[PATCH v6 2/6] task_isolation: add initial support

From: Chris Metcalf
Date: Tue Aug 25 2015 - 15:57:28 EST


The existing nohz_full mode is designed as a "soft" isolation mode
that makes tradeoffs to minimize userspace interruptions while
still attempting to avoid overheads in the kernel entry/exit path,
to provide 100% kernel semantics, etc.

However, some applications require a "hard" commitment from the
kernel to avoid interruptions, in particular userspace device
driver style applications, such as high-speed networking code.

This change introduces a framework to allow applications
to elect to have the "hard" semantics as needed, specifying
prctl(PR_SET_TASK_ISOLATION, PR_TASK_ISOLATION_ENABLE) to do so.
Subsequent commits will add additional flags and additional
semantics.

The kernel must be built with the new TASK_ISOLATION Kconfig flag
to enable this mode, and the kernel booted with an appropriate
nohz_full=CPULIST boot argument. The "task_isolation" state is then
indicated by setting a new task struct field, task_isolation_flag,
to the value passed by prctl(). When the _ENABLE bit is set for a
task, and it is returning to userspace on a nohz_full core, it calls
the new task_isolation_enter() routine to take additional actions
to help the task avoid being interrupted in the future.

Initially, there are only three actions taken. First, the
task calls lru_add_drain() to prevent being interrupted by a
subsequent lru_add_drain_all() call on another core. Then, it calls
quiet_vmstat() to quieten the vmstat worker to avoid a follow-on
interrupt. Finally, the code checks for pending timer interrupts
and quiesces until they are no longer pending. As a result, sys
calls (and page faults, etc.) can be inordinately slow. However,
this quiescing guarantees that no unexpected interrupts will occur,
even if the application intentionally calls into the kernel.

Signed-off-by: Chris Metcalf <cmetcalf@xxxxxxxxxx>
---
arch/tile/kernel/process.c | 9 ++++++
include/linux/isolation.h | 24 +++++++++++++++
include/linux/sched.h | 3 ++
include/uapi/linux/prctl.h | 5 ++++
init/Kconfig | 20 +++++++++++++
kernel/Makefile | 1 +
kernel/context_tracking.c | 3 ++
kernel/isolation.c | 75 ++++++++++++++++++++++++++++++++++++++++++++++
kernel/sys.c | 8 +++++
9 files changed, 148 insertions(+)

※ ※ ※

List of tasks:
• a. Rewrite the task isolation patch description starting with "The kernel must" and going on through "in the future.", replacing "routine" with "function".
• b. Write what comes next in the task isolation patch, picking up after its final line.

※ ※ ※

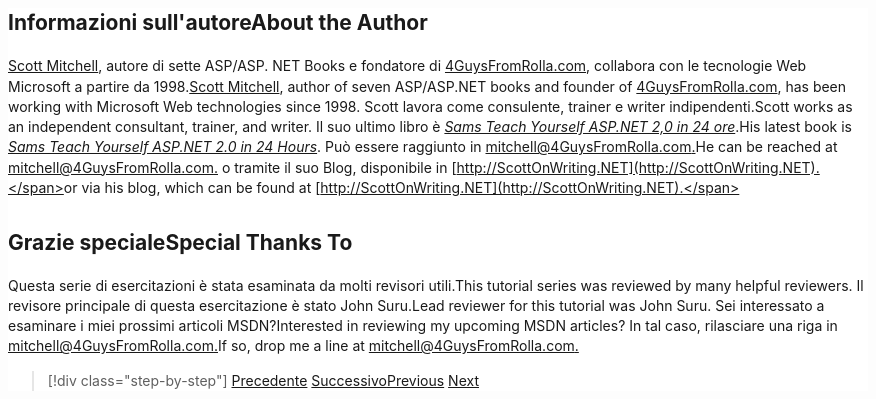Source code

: ## <a name="about-the-author"></a><span data-ttu-id="ad9b4-170">Informazioni sull'autore</span><span class="sxs-lookup"><span data-stu-id="ad9b4-170">About the Author</span></span>

<span data-ttu-id="ad9b4-171">[Scott Mitchell](http://www.4guysfromrolla.com/ScottMitchell.shtml), autore di sette ASP/ASP. NET Books e fondatore di [4GuysFromRolla.com](http://www.4guysfromrolla.com), collabora con le tecnologie Web Microsoft a partire da 1998.</span><span class="sxs-lookup"><span data-stu-id="ad9b4-171">[Scott Mitchell](http://www.4guysfromrolla.com/ScottMitchell.shtml), author of seven ASP/ASP.NET books and founder of [4GuysFromRolla.com](http://www.4guysfromrolla.com), has been working with Microsoft Web technologies since 1998.</span></span> <span data-ttu-id="ad9b4-172">Scott lavora come consulente, trainer e writer indipendenti.</span><span class="sxs-lookup"><span data-stu-id="ad9b4-172">Scott works as an independent consultant, trainer, and writer.</span></span> <span data-ttu-id="ad9b4-173">Il suo ultimo libro è [*Sams Teach Yourself ASP.NET 2,0 in 24 ore*](https://www.amazon.com/exec/obidos/ASIN/0672327384/4guysfromrollaco).</span><span class="sxs-lookup"><span data-stu-id="ad9b4-173">His latest book is [*Sams Teach Yourself ASP.NET 2.0 in 24 Hours*](https://www.amazon.com/exec/obidos/ASIN/0672327384/4guysfromrollaco).</span></span> <span data-ttu-id="ad9b4-174">Può essere raggiunto in [mitchell@4GuysFromRolla.com.](mailto:mitchell@4GuysFromRolla.com)</span><span class="sxs-lookup"><span data-stu-id="ad9b4-174">He can be reached at [mitchell@4GuysFromRolla.com.](mailto:mitchell@4GuysFromRolla.com)</span></span> <span data-ttu-id="ad9b4-175">o tramite il suo Blog, disponibile in [http://ScottOnWriting.NET](http://ScottOnWriting.NET).</span><span class="sxs-lookup"><span data-stu-id="ad9b4-175">or via his blog, which can be found at [http://ScottOnWriting.NET](http://ScottOnWriting.NET).</span></span>

## <a name="special-thanks-to"></a><span data-ttu-id="ad9b4-176">Grazie speciale</span><span class="sxs-lookup"><span data-stu-id="ad9b4-176">Special Thanks To</span></span>

<span data-ttu-id="ad9b4-177">Questa serie di esercitazioni è stata esaminata da molti revisori utili.</span><span class="sxs-lookup"><span data-stu-id="ad9b4-177">This tutorial series was reviewed by many helpful reviewers.</span></span> <span data-ttu-id="ad9b4-178">Il revisore principale di questa esercitazione è stato John Suru.</span><span class="sxs-lookup"><span data-stu-id="ad9b4-178">Lead reviewer for this tutorial was John Suru.</span></span> <span data-ttu-id="ad9b4-179">Sei interessato a esaminare i miei prossimi articoli MSDN?</span><span class="sxs-lookup"><span data-stu-id="ad9b4-179">Interested in reviewing my upcoming MSDN articles?</span></span> <span data-ttu-id="ad9b4-180">In tal caso, rilasciare una riga in [mitchell@4GuysFromRolla.com.](mailto:mitchell@4GuysFromRolla.com)</span><span class="sxs-lookup"><span data-stu-id="ad9b4-180">If so, drop me a line at [mitchell@4GuysFromRolla.com.](mailto:mitchell@4GuysFromRolla.com)</span></span>

> [!div class="step-by-step"]
> <span data-ttu-id="ad9b4-181">[Precedente](formatting-the-datalist-and-repeater-based-upon-data-cs.md)
> [Successivo](nested-data-web-controls-cs.md)</span><span class="sxs-lookup"><span data-stu-id="ad9b4-181">[Previous](formatting-the-datalist-and-repeater-based-upon-data-cs.md)
[Next](nested-data-web-controls-cs.md)</span></span>
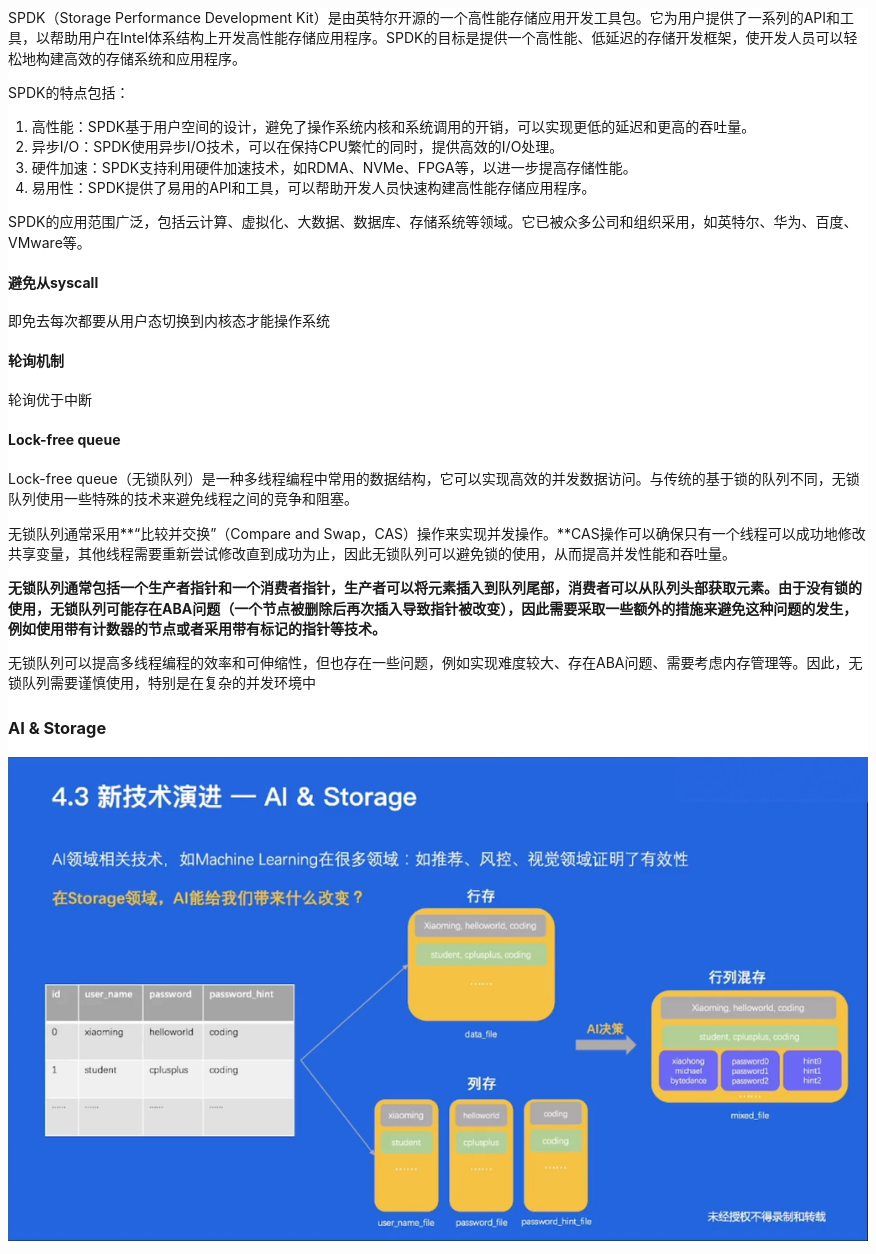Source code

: SPDK（Storage Performance Development Kit）是由英特尔开源的一个高性能存储应用开发工具包。它为用户提供了一系列的API和工具，以帮助用户在Intel体系结构上开发高性能存储应用程序。SPDK的目标是提供一个高性能、低延迟的存储开发框架，使开发人员可以轻松地构建高效的存储系统和应用程序。

SPDK的特点包括：

1. 高性能：SPDK基于用户空间的设计，避免了操作系统内核和系统调用的开销，可以实现更低的延迟和更高的吞吐量。
2. 异步I/O：SPDK使用异步I/O技术，可以在保持CPU繁忙的同时，提供高效的I/O处理。
3. 硬件加速：SPDK支持利用硬件加速技术，如RDMA、NVMe、FPGA等，以进一步提高存储性能。
4. 易用性：SPDK提供了易用的API和工具，可以帮助开发人员快速构建高性能存储应用程序。

SPDK的应用范围广泛，包括云计算、虚拟化、大数据、数据库、存储系统等领域。它已被众多公司和组织采用，如英特尔、华为、百度、VMware等。

#### 避免从syscall

即免去每次都要从用户态切换到内核态才能操作系统

#### 轮询机制

轮询优于中断

#### Lock-free queue

Lock-free queue（无锁队列）是一种多线程编程中常用的数据结构，它可以实现高效的并发数据访问。与传统的基于锁的队列不同，无锁队列使用一些特殊的技术来避免线程之间的竞争和阻塞。

无锁队列通常采用**“比较并交换”（Compare and Swap，CAS）操作来实现并发操作。**CAS操作可以确保只有一个线程可以成功地修改共享变量，其他线程需要重新尝试修改直到成功为止，因此无锁队列可以避免锁的使用，从而提高并发性能和吞吐量。

**无锁队列通常包括一个生产者指针和一个消费者指针，生产者可以将元素插入到队列尾部，消费者可以从队列头部获取元素。由于没有锁的使用，无锁队列可能存在ABA问题（一个节点被删除后再次插入导致指针被改变），因此需要采取一些额外的措施来避免这种问题的发生，例如使用带有计数器的节点或者采用带有标记的指针等技术。**

无锁队列可以提高多线程编程的效率和可伸缩性，但也存在一些问题，例如实现难度较大、存在ABA问题、需要考虑内存管理等。因此，无锁队列需要谨慎使用，特别是在复杂的并发环境中

### AI & Storage

![image-20230212144016035](assets/image-20230212144016035.png)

※ ※ ※

Responses for each task:
• a.
The kernel must be built with the new TASK_ISOLATION Kconfig flag
to enable this mode, and the kernel booted with an appropriate
nohz_full=CPULIST boot argument. The "task_isolation" state is then
indicated by setting a new task struct field, task_isolation_flag,
to the value passed by prctl(). When the _ENABLE bit is set for a
task, and it is returning to userspace on a nohz_full core, it calls
the new task_isolation_enter() function to take additional actions
to help the task avoid being interrupted in the future.

• b.
create mode 100644 include/linux/isolation.h
create mode 100644 kernel/isolation.c

diff --git a/arch/tile/kernel/process.c b/arch/tile/kernel/process.c
index e036c0aa9792..1d9bd2320a50 100644
--- a/arch/tile/kernel/process.c
+++ b/arch/tile/kernel/process.c
@@ -70,6 +70,15 @@ void arch_cpu_idle(void)
_cpu_idle();
}

+#ifdef CONFIG_TASK_ISOLATION
+void task_isolation_wait(void)
+{
+ set_current_state(TASK_INTERRUPTIBLE);
+ _cpu_idle();
+ set_current_state(TASK_RUNNING);
+}
+#endif
+
/*
* Release a thread_info structure
*/
diff --git a/include/linux/isolation.h b/include/linux/isolation.h
new file mode 100644
index 000000000000..fd04011b1c1e
--- /dev/null
+++ b/include/linux/isolation.h
@@ -0,0 +1,24 @@
+/*
+ * Task isolation related global functions
+ */
+#ifndef _LINUX_ISOLATION_H
+#define _LINUX_ISOLATION_H
+
+#include <linux/tick.h>
+#include <linux/prctl.h>
+
+#ifdef CONFIG_TASK_ISOLATION
+static inline bool task_isolation_enabled(void)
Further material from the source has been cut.